Une dynamique de grèves pour les salaires se fait jour dans les pays européens. Nous les documentons quotidiennement en France mais cette tendance est notable, pour ne prendre que des exemples partiels, en Allemagne également où le syndicat IG Metall menace de la grève pour des hausses de salaires, les cheminots britanniques se préparent à une grève qui pourrait être historique, des blocages routiers massifs ont eu lieu en Espagne fin mars etc. Tous les dirigeants capitalistes ont en tête qu’il n’a pas fallu d’augmentations aussi importantes pour qu’explose le mouvement des Gilets jaunes à la fin 2018. Les deux années précédant la pandémie ont été ponctuées de révoltes qui ont commencé à cause de l’augmentation des prix du carburant, au Liban, en Irak, en Equateur, au Chili il s’agissait du prix du ticket de métro. Sauf qu’aujourd’hui la hausse des prix est généralisée, et touche tous les produits de première nécessité.

Même si la Russie peut trouver des marchés de substitution, notamment vers les économies asiatiques, les sanctions successives, le coût de la guerre, et désormais les sanctions européennes sur le pétrole ont des impacts sur les conditions de vie de la population.

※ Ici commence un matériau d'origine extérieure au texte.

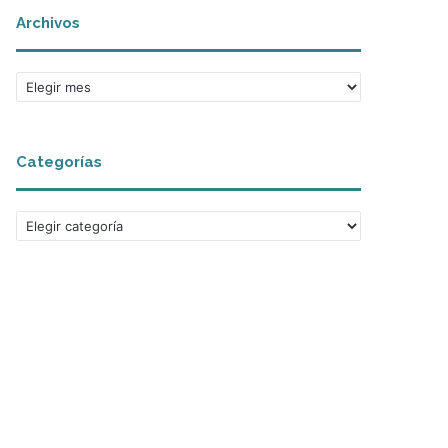
Archivos
Archivos
Categorías
Categorías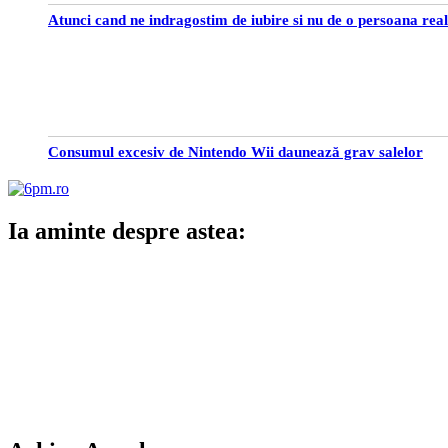
Atunci cand ne indragostim de iubire si nu de o persoana rea
Consumul excesiv de Nintendo Wii daunează grav salelor
Ia aminte despre astea: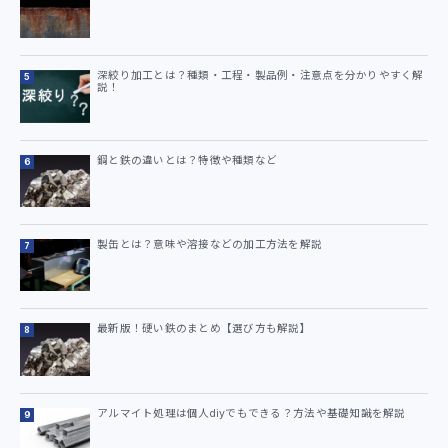
深絞り加工とは？種類・工程・製品例・注意点を分かりやすく解
説！
鋼と鉄の違いとは？特徴や種類など
製缶とは？意味や溶接などの加工方法を解説
最新版！硬い鉄のまとめ【選び方も解説】
アルマイト処理は個人diyでもできる？方法や基礎知識を解説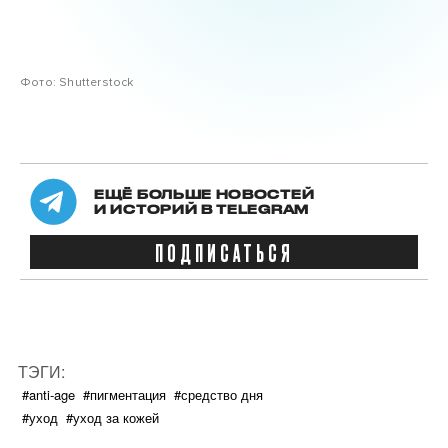
Фото: Shutterstock
ЕЩЁ БОЛЬШЕ НОВОСТЕЙ
И ИСТОРИЙ В TELEGRAM
ПОДПИСАТЬСЯ
ТЭГИ:
#anti-age
#пигментация
#средство дня
#уход
#уход за кожей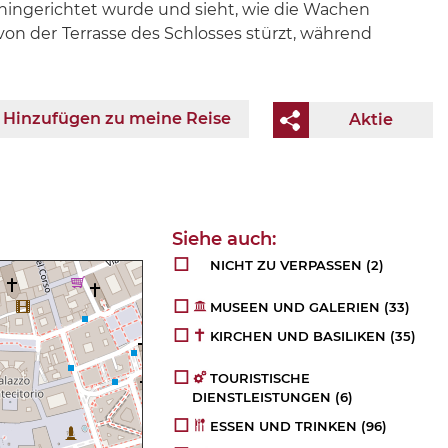
 hingerichtet wurde und sieht, wie die Wachen
 von der
Terrasse des Schlosses stürzt, während
Hinzufügen zu meine Reise
Aktie
NICHT ZU VERPASSEN
(2)
MUSEEN UND GALERIEN
(33)
KIRCHEN UND BASILIKEN
(35)
TOURISTISCHE
DIENSTLEISTUNGEN
(6)
ESSEN UND TRINKEN
(96)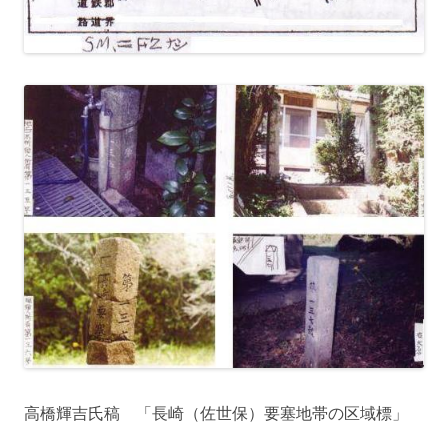
高橋輝吉氏稿 「長崎（佐世保）要塞地帯の区域標」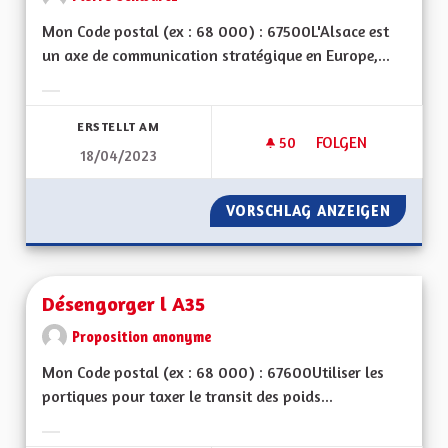
Mon Code postal (ex : 68 000) : 67500L'Alsace est
un axe de communication stratégique en Europe,...
Ergebnisse nach Kategorie filtern:
ERSTELLT AM
50
50 FOLLOWER
FOLGEN
18/04/2023
DÉVELOPPER LE FE
VORSCHLAG ANZEIGEN
DÉVELO
Désengorger l A35
Proposition anonyme
Mon Code postal (ex : 68 000) : 67600Utiliser les
portiques pour taxer le transit des poids...
Ergebnisse nach Kategorie filtern: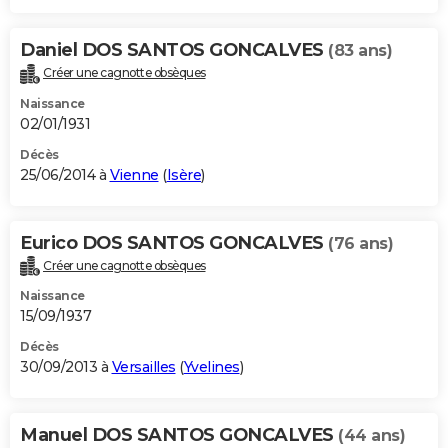
Daniel DOS SANTOS GONCALVES
(83 ans)
Créer une cagnotte obsèques
Naissance
02/01/1931
Décès
25/06/2014 à
Vienne
(
Isère
)
Eurico DOS SANTOS GONCALVES
(76 ans)
Créer une cagnotte obsèques
Naissance
15/09/1937
Décès
30/09/2013 à
Versailles
(
Yvelines
)
Manuel DOS SANTOS GONCALVES
(44 ans)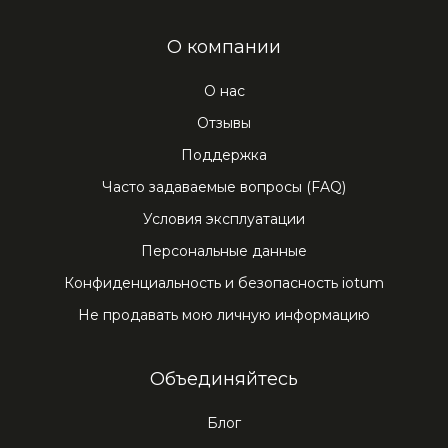
O компании
О нас
Отзывы
Поддержка
Часто задаваемые вопросы (FAQ)
Условия эксплуатации
Персональные данные
Конфиденциальность и безопасность iotum
Не продавать мою личную информацию
Объединяйтесь
Блог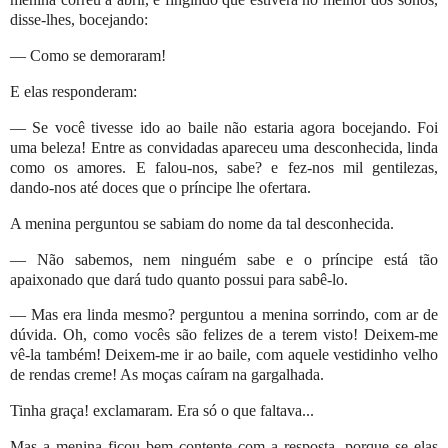
disse-lhes, bocejando:
— Como se demoraram!
E elas responderam:
— Se você tivesse ido ao baile não estaria agora bocejando. Foi
uma beleza! Entre as convidadas apareceu uma desconhecida, linda
como os amores. E falou-nos, sabe? e fez-nos mil gentilezas,
dando-nos até doces que o príncipe lhe ofertara.
A menina perguntou se sabiam do nome da tal desconhecida.
— Não sabemos, nem ninguém sabe e o príncipe está tão
apaixonado que dará tudo quanto possui para sabê-lo.
— Mas era linda mesmo? perguntou a menina sorrindo, com ar de
dúvida. Oh, como vocês são felizes de a terem visto! Deixem-me
vê-la também! Deixem-me ir ao baile, com aquele vestidinho velho
de rendas creme! As moças caíram na gargalhada.
Tinha graça! exclamaram. Era só o que faltava...
Mas a menina ficou bem contente com a resposta, porque se elas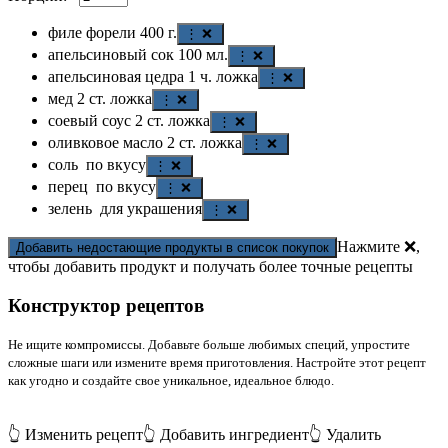
филе форели
400
г.
⋮ ❌
апельсиновый сок
100
мл.
⋮ ❌
апельсиновая цедра
1
ч. ложка
⋮ ❌
мед
2
ст. ложка
⋮ ❌
соевый соус
2
ст. ложка
⋮ ❌
оливковое масло
2
ст. ложка
⋮ ❌
соль
по вкусу
⋮ ❌
перец
по вкусу
⋮ ❌
зелень
для украшения
⋮ ❌
Нажмите ❌,
Добавить недостающие продукты в список покупок
чтобы добавить продукт и получать более точные рецепты
Конструктор рецептов
Не ищите компромиссы. Добавьте больше любимых специй, упростите
сложные шаги или измените время приготовления. Настройте этот рецепт
как угодно и создайте свое уникальное, идеальное блюдо.
👆 Изменить рецепт
👆 Добавить ингредиент
👆 Удалить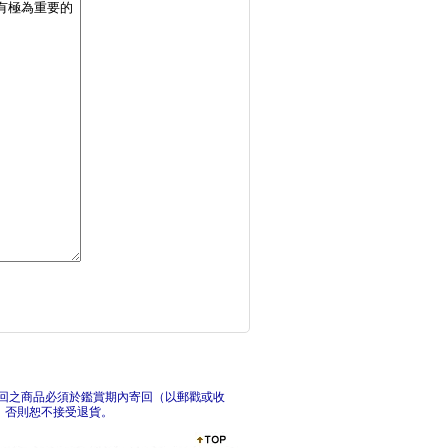
說不的世界史
日本最漫長的一天【漫
俄
回之商品必須於鑑賞期內寄回（以郵戳或收
，否則恕不接受退貨。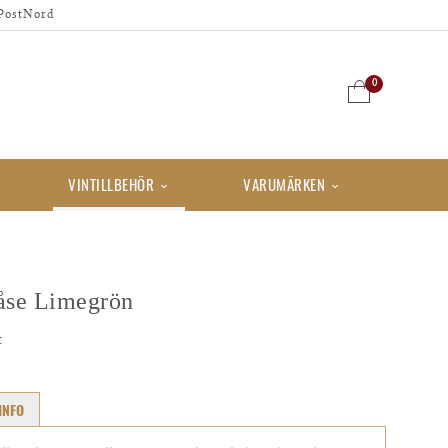
PostNord
0
VINTILLBEHÖR
VARUMÄRKEN
åse Limegrön
t
INFO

L’économie russe n’est pas encore au sol, comme le souhaitait Bruno Le Maire début mars, mais la perspective d’une guerre qui s’enlise, est aussi une promesse de nouvelles sanctions plus lourdes. La récente enveloppe étasunienne de 40 milliards de dollars, l’envoi d’armes toujours plus puissantes sont le signe d’une volonté d’aller plus loin dans la volonté d’affaiblir la Russie. Mais tout cela ne peut assurer aucunement que Poutine mette fin à la guerre, au contraire cela pourrait approfondir la violence et brutalité de celle-ci.

En parallèle du conflit militaire barbare que livre la Russie à l’Ukraine, les États impérialistes livrent une guerre économique d’ampleur à la Russie, dont les sanctions et contre-sanctions touchent en premier lieu la population russe et les populations des pays dépendant du commerce agricole et/ou énergétique avec la Russie. Ce sont des centaines de millions de personnes à travers la planète, qui subissent les contrecoups de cet affrontement et voient leur niveau de vie se dégrader, qui affrontent les pénuries ou même voit ressurgir le spectre de la famine. Les sanctions de l’Union Européenne ne sont en aucun cas des mesures prises pour la paix ou la liberté d’aucun peuple. Il ne s’agit pas non plus de sacrifices auxquels les classes populaires de l’Union Européenne devraient consentir par solidarité avec les Ukrainiens. Il s’agit de mesures réactionnaires et anti-ouvrières qui visent à mettre le Russie à genoux, peu importe le prix que devront payer les classes ouvrières et populaires de tous les pays, et qui au lieu de la paix n’ont jamais amené que la misère.